Ce modèle de l’habitude comme cycle perception-action nous permettra ensuite de comprendre le caractère inévitable, automatique car mécanique du passage de cette imitation de soi qu’est l’habitude à l’imitation tout court, c’est-à-dire, l’imitation des autres. Nous découvrirons que celle-ci opère constamment dans toutes les dimensions du psychisme d’une manière tellement machinale que nous n’en avons aucune conscience alors que ce processus est vital puisque c’est par lui que se réalise notre inscription dans le champ social, celui que les autistes, justement, ignorent superbement.
Dans le contexte de cette double mécanicité mimétique absolument générale nous aurons alors à penser ce qui se pose comme son absolu opposé : le soi, en tant qu’il serait agent, indépendant et libre de ses déterminations. Nous verrons qu’il s’origine pourtant dans le miroir social, c’est-à-dire, le reflet de nous-mêmes que nous renvoie le jugement des autres à notre égard. En intériorisant, en imitant ce jugement, nous construisons une image, une représentation, une habitude de soi qui, en tant qu’elle est originairement issue de l’autre, sera bien sûr, hautement problématique pour l’autiste parce que, justement, il est en général indifférent à l’autre et à ses jugements.
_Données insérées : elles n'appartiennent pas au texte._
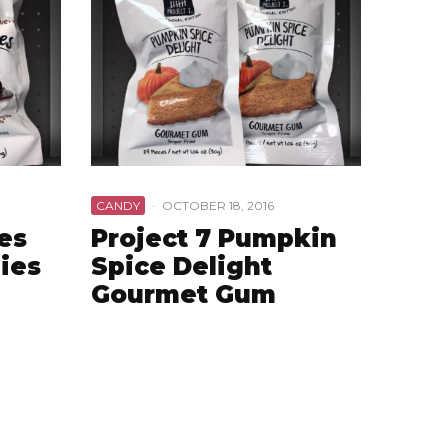
CANDY
·
OCTOBER 18, 2016
es
Project 7 Pumpkin
ies
Spice Delight
Gourmet Gum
Nous serons alors suffisamment équipés pour aborder la question de l’autisme à partir du postulat central de la psychologie synthétique, à savoir cette idée que tout être est une population, un écosystème ou une organisation de cycles visant la reproduction sous toutes ses formes. Sans du tout verser dans un quelconque freudisme, nous verrons que la dimension sexuelle sera ici d’une importance cardinale dans la mesure où c’est à travers elle que s’est initialement formée la capacité à la reconnaissance du semblable comme tel, à son assimilation, dont, précisément, nous ferons hypothèse qu’elle est défaillante chez l’autiste.